Aug 4, 2008
He's not magic, he's not glory, he's junk mail. That's the level to which people have demoted the dearly beloved savior of two religions. you don't believe me? Check your email people. It's that simple. Along with the sinfully delicious emails detailing the possibilities of your grown manhood, enhanced breast, prolonged erections, options for catholic, jewish, or christian sex partners and debt consolidation, there's little ol' Jesus lurking in the shadows of your junk mail.
Be it in a blatant request to sign up for the Catholicathon where you can give your tithe and be forgiven that one time you butt fucked your 12 year old cousin by telling them you wanted to hide your wand in their magic box or the time you pasted peanut butter on your nether regions so scraps could make a happy, or the oh so popular Beloved in Christ we love you intros to oh so many Ugandan money transfers we're all missing out on, Christ is everywhere in your junk mail.

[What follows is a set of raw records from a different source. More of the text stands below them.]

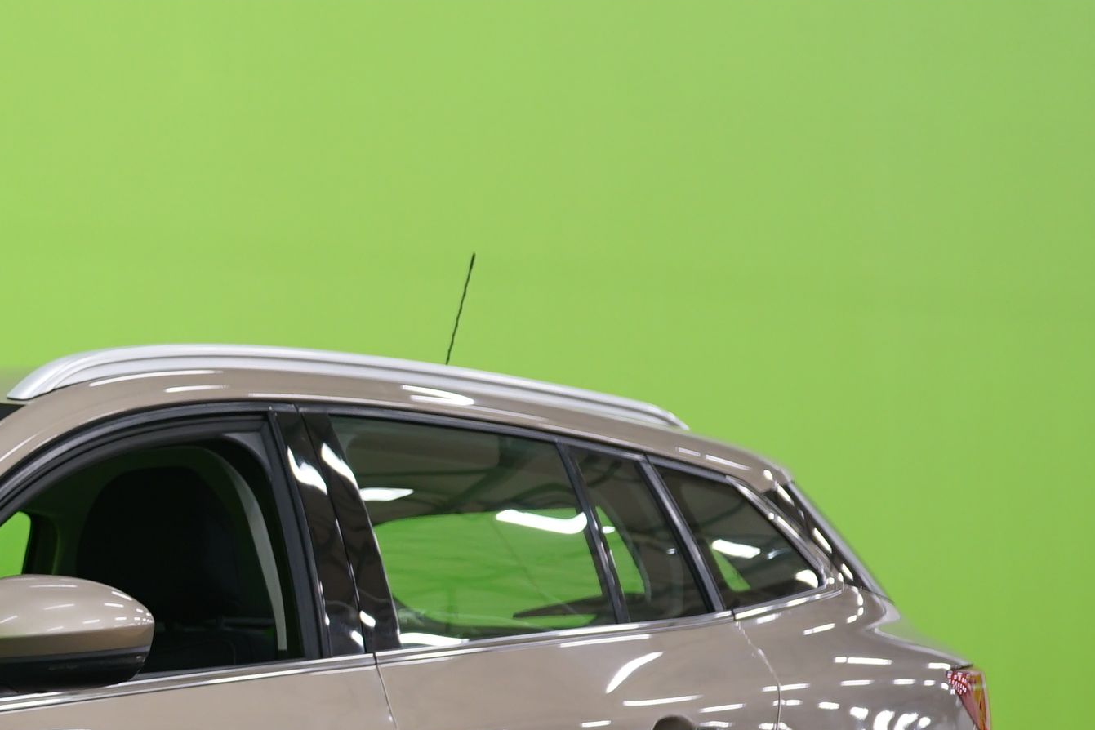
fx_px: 4197
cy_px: 684
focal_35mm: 138
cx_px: -340
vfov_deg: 9.9
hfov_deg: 14.2
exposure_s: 1/10
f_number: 4.5
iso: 400
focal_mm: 47
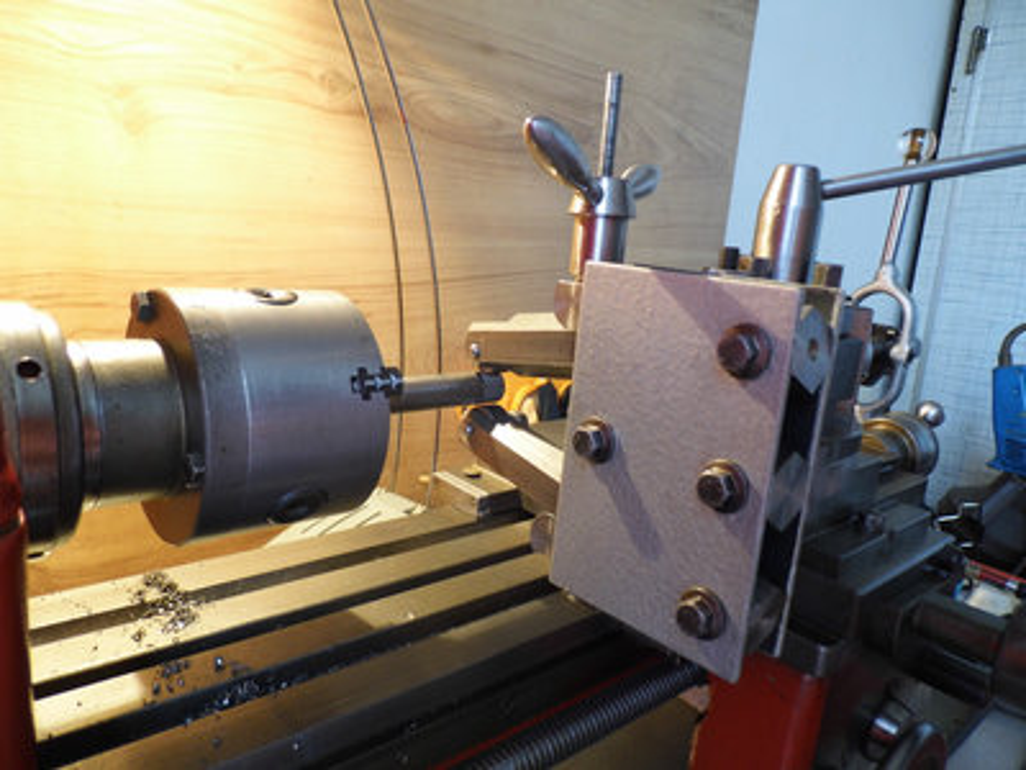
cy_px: 385
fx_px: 741
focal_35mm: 25
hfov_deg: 69.4
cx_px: 513
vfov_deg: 54.9
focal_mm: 4.5
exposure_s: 1/7
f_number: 3.1
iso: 100
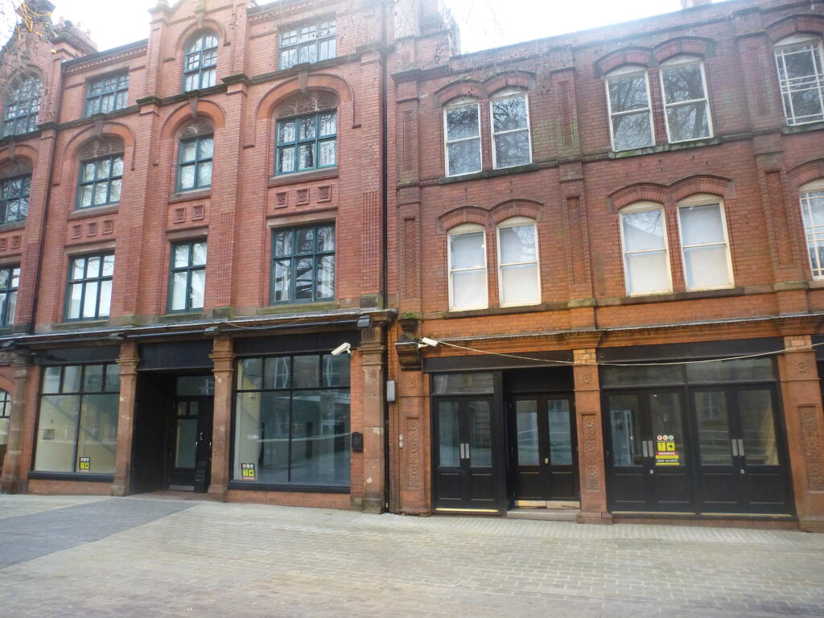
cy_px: 309
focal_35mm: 24
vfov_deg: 56.8
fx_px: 571
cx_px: 412
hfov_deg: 71.6
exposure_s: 1/25
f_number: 3.3
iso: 400
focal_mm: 4.3
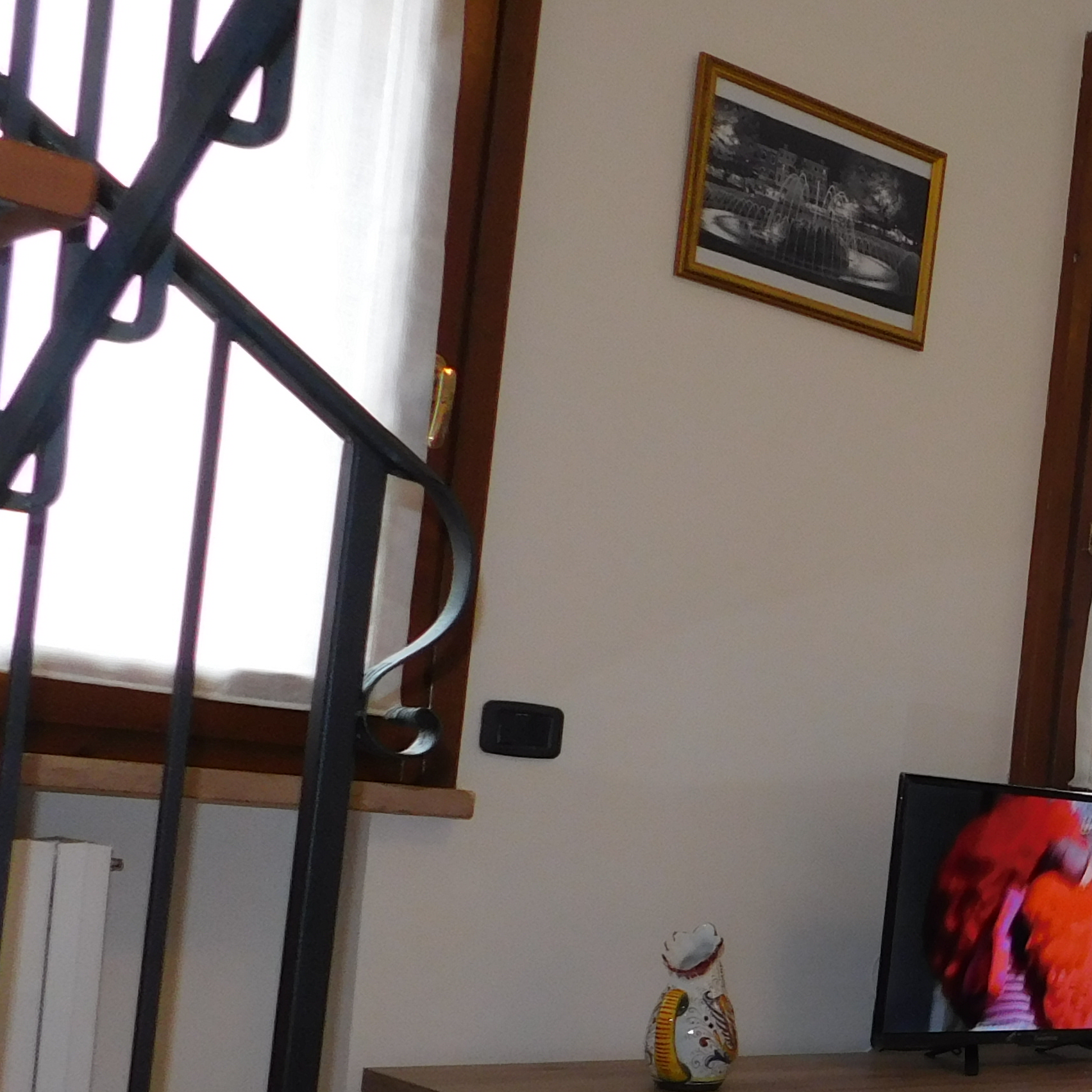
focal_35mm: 55
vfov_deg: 30.5
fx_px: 1963
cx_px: 1475
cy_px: 835
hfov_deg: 25.9
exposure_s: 1/40
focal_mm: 4
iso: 125
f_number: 3
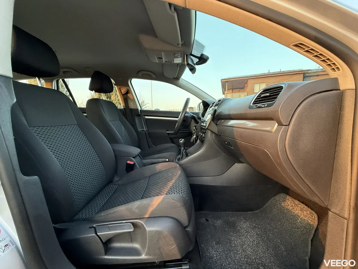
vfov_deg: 85.7
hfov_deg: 102.1
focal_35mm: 14
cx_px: 179
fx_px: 145
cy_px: 134
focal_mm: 2.22
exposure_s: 1/99
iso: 250
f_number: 2.2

Seriously, if you think getting Rick Rolled is annoying try posting a pinup of Jesus on an email and putting in the subject hilarious nut shot. I've had that done to me and it was almost funny, except that Jesus was in all his bloody martyred glory and I was mentally prepared to see someone get a sweet field goal kick in the jimmy so I felt guilty for maybe a second... maybe.
Then I got to thinking of all the times I've received Jesus power point presentations, pictures, forwards, chain mails and donation requests, not forgetting my sweet friends from Lebanon who also believe in Christ and that through his medium, I'll hand over my social security number along with my entire savings fund... you know, savings for the savior. Makes sense right?
But honestly, it's not like I think there are many Buddha, Allah, Vishnu, Zoroastrian or any other type of spam mail and I wonder seriously, when did the propaganda: "Spam for Jesus" come into effect. There's this eternal email and online love for Jesus but people every day seem less and less Jesus like to me. Oh sure, they pray a good prayer, but being a good natured whole hearted Christian or Catholic? not really, not even in Christmas time because all you need to see is traffic and Santa Claus cluttering every possible window and advert in existence at nauseum just to sell more coke, or berries, or snacks, or tv's or whatnot.
People don't say please or thank you, they don't give you the right of way because they can cut before you right away. They don't say good morning, good afternoon or good evening because it's cliché or oldschool. They don't hold the door for someone because they're afraid they might get sued for wrongful entrance ajarism in the third degree. They don't go to church and when they do, they don't really mean it. And that's a judgment call. Don't believe me? Go to a church, look around and see the people who are praying the loudest. notice that for the most part they're also the hardest to deal with, the nastiest and rudest of the pack? But they sure can pray and they know the psalms by heart. That's because that's how they convince themselves they're not as shitty as they really are.
Screw nice gestures, I give my money to the church and don't miss one of those enthralling services where I'm asked to listen and repeat but never to analyze. People rarely analyze what they say, read, receive or send and they think they're doing me a favor for sending me a Jesus forward. You're not, you're just giving me one more reason to not read what you have to send and push you further away from me and last I checked, that's not what all this do onto others as you would do onto you thing is all about, is it?